Yankton
Yankton
ETHNONYMS: Nakota, Wiciyela
The Yankton are one of the seven main divisions of the Siouan-speaking Dakota (Sioux) Indians. Prior to the early seventeenth century the Yankton were located in present-day southern Minnesota, where they practiced a hunting, farming, and gathering way of life. During the seventeenth century they were forced by the indirect pressures of European Contact to migrate from their homeland in a southwesterly direction to the open plains, eventually ending up in present-day southeastern South Dakota.
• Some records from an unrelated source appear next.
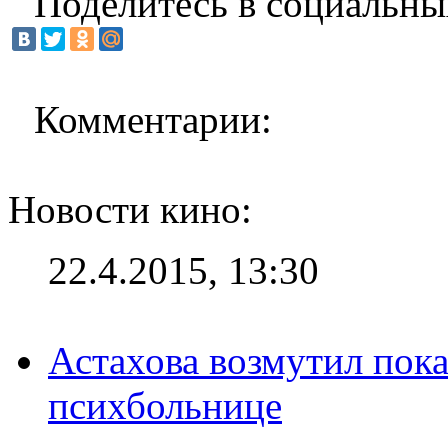
Поделитесь в социальны
Комментарии:
Новости кино:
22.4.2015, 13:30
Астахова возмутил пок
психбольнице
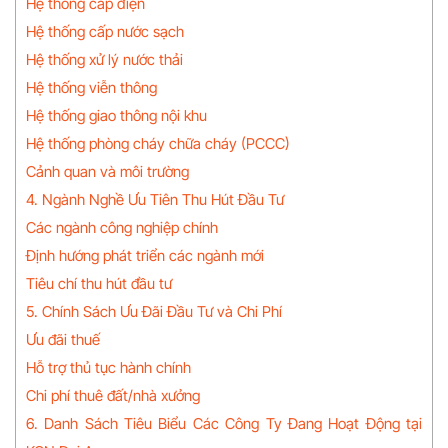
Hệ thống cấp điện
Hệ thống cấp nước sạch
Hệ thống xử lý nước thải
Hệ thống viễn thông
Hệ thống giao thông nội khu
Hệ thống phòng cháy chữa cháy (PCCC)
Cảnh quan và môi trường
4. Ngành Nghề Ưu Tiên Thu Hút Đầu Tư
Các ngành công nghiệp chính
Định hướng phát triển các ngành mới
Tiêu chí thu hút đầu tư
5. Chính Sách Ưu Đãi Đầu Tư và Chi Phí
Ưu đãi thuế
Hỗ trợ thủ tục hành chính
Chi phí thuê đất/nhà xưởng
6. Danh Sách Tiêu Biểu Các Công Ty Đang Hoạt Động tại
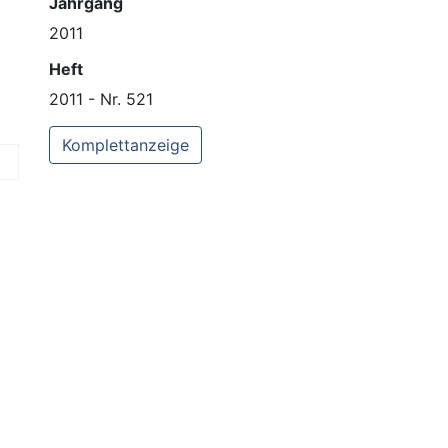
Jahrgang
2011
Heft
2011 - Nr. 521
Komplettanzeige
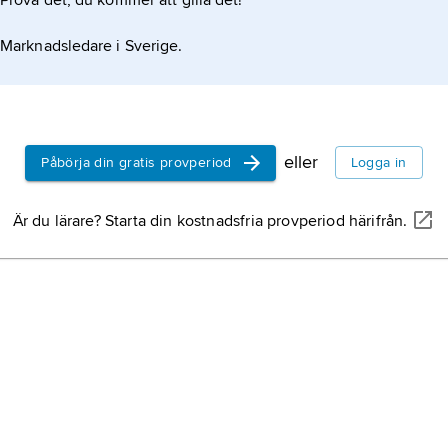
Prova det, du kommer att gilla det!
Marknadsledare i Sverige.
eller
Påbörja din gratis provperiod
Logga in
Är du lärare? Starta din kostnadsfria provperiod härifrån.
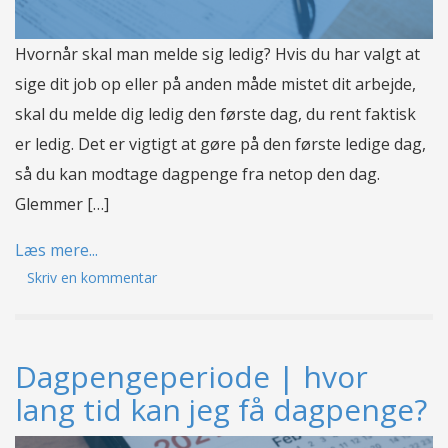
Hvornår skal man melde sig ledig? Hvis du har valgt at
sige dit job op eller på anden måde mistet dit arbejde,
skal du melde dig ledig den første dag, du rent faktisk
er ledig. Det er vigtigt at gøre på den første ledige dag,
så du kan modtage dagpenge fra netop den dag.
Glemmer […]
Læs mere...
Skriv en kommentar
Dagpengeperiode | hvor
lang tid kan jeg få dagpenge?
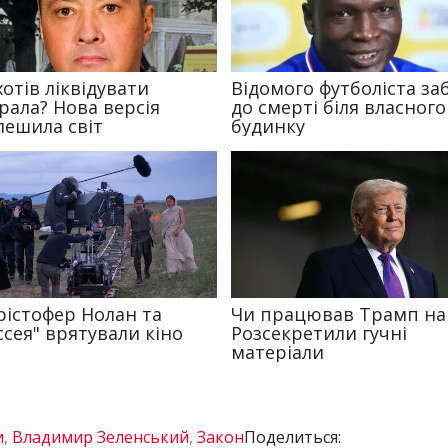
и
,
Владимир Зеленський
,
Закон
Поделиться:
Beginning in the 1830s disease, declining bison herds, and hostilities with other Plains Indian groups began to take their toll on the Yankton, and the culture was in decline. About this time they numbered around three thousand People. By 1860 the Yankton had ceded all of their lands to the United States government and were settled on reservations in North and South Dakota. In the 1970s Yankton living on the Crow Creek and Yankton reservations in South Dakota and on several reserves in Canada numbered approximately forty-five hundred.
With the move to the plains, bison hunting became the center of Yankton economic life, though gathering and cultivation of maize, beans, squash, and other crops continued to be important. After acquiring horses they extended their range into the Dakotas and northern Minnesota. The Yankton were organized into eight bands, each of which was subdivided into patrilineal clans. Band governance was provided by a band council composed of a hereditary chief and clan elders. They believed in a supreme deity, Wakan Tanka (Great Spirit), and they practiced scaffold and underground burials.
Bibliography
Howard, James H. (1966). The Dakota or Sioux Indians: A Study in Human Ecology. Vermillion: University of South Dakota Museum.
Woolworth, Alan R. (1974). Ethnohistorical Report on the Yankton Sioux. New York: Garland Publishing.